### Passage shown:
+ + + + + + +

One gets an impression that President Yanukovich was certain that by morning the resistance would be crushed, and so arranged for the Opposition leaders to meet with him at 11 A.M. on February, 19. As the negotiations did not take place, we can conclude that the government’s plan had failed. During the unsuccessful operation to clear off the Maidan, the citizens of several western regions occupied administrative buildings and chased away the police. At the moment the police, as an institution, do not exist in L’viv. According to the SBU, protesters have captured 1500 firearms. In less than 24 hours, the central government lost control over a section of the country. Right now, the only solution may be the stepping down of the President, however, that would mean that he, his family, and their multiple acolytes and dependents, which form a rather large group in the ruling government, would lose their source of profit. It is likely that they will not accept this.

In the event of Yanukovich’s victory, he will become a ruler for life, and the rest will be doomed to a life in which they face poverty, corruption, and the abolition of their rights and freedoms. Rebellious regions are now experiencing massive restorations of “the constitutional order.” It is not improbable that the suppression of such “terroristic groups” in Galicia will have the character of ethnic cleansing. Mad Orthodox radicals from the Party of Regions have, for a long time, seen the conservative Greco-Catholics as the aids of “Eurosodom.” Such an “antiterrorist” operation would be carried out with the assistance of the army, as the Minister of Defense, Lebedev, has already announced.

Today, Ukraine experiences a tragedy, but the real horror will start when the government breaks down the opposition and “stabilizes” the situation. Signs of the preparation of a mass-cleansing operation became noticeable as far back as early February, when criminal cases were opened against the Maidan self-defense divisions as illegal military formations. According to Article 260 of the Criminal Codex, members of such divisions may face imprisonment for 2 to 15 years. This means that the government was planning to put more than 10 thousand citizens behind bars. In the regions, as well as in the capital, special “death divisions” are acting as a supplement to the usual police forces. For example, responsibility for burning alive a Maidan activist from Zaporozhye was claimed by such a “death division,” calling itself “Sebastopol Ghosts.” They announced that they are ready to subject Maidan participants in the East to similar treatment.

+ + + + + + +

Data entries

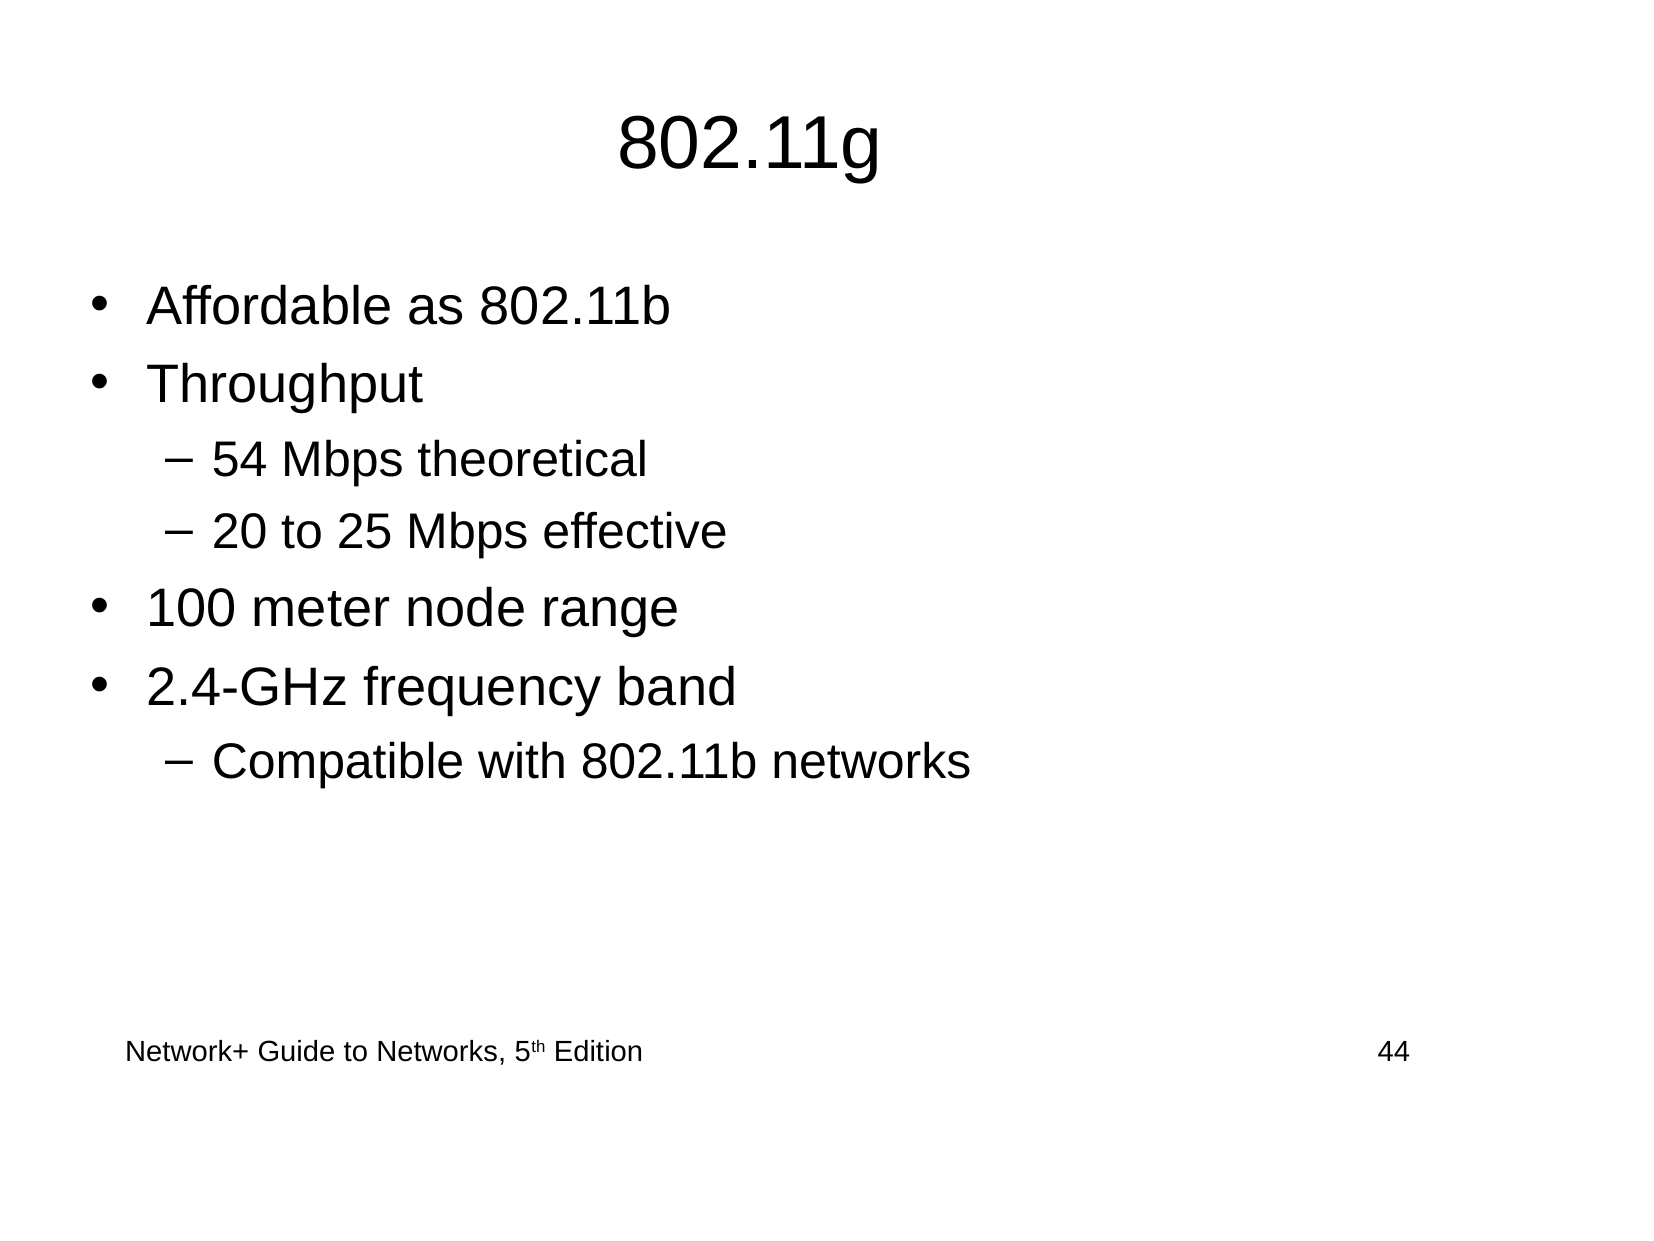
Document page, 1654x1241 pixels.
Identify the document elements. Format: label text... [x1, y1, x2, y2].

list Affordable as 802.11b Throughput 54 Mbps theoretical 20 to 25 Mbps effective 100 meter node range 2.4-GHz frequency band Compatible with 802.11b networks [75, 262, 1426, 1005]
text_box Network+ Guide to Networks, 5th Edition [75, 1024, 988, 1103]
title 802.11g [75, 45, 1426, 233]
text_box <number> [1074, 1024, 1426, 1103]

+ + + + + + +

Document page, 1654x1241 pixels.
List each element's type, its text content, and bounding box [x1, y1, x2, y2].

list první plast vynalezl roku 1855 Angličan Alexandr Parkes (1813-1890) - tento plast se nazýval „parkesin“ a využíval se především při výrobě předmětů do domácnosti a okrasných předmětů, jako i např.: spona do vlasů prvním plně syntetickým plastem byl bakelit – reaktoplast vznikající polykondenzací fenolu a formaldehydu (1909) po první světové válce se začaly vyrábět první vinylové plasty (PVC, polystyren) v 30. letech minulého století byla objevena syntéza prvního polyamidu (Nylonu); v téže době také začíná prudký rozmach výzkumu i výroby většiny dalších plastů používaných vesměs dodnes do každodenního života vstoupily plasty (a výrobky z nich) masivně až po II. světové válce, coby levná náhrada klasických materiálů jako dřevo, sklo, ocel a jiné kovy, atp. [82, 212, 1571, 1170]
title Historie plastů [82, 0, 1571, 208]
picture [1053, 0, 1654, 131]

+ + + + + + +

### What is expected:
Please explain in one to three sentences why the Maidan passage expects that the President's stepping down would not be accepted. Use only the Maidan passage, not the lines, to answer.

### Result:
His stepping down would mean that he, his family, and their many acolytes and dependents would lose their source of profit. These people form a rather large group in the ruling government, so the text considers it likely that they will not accept this.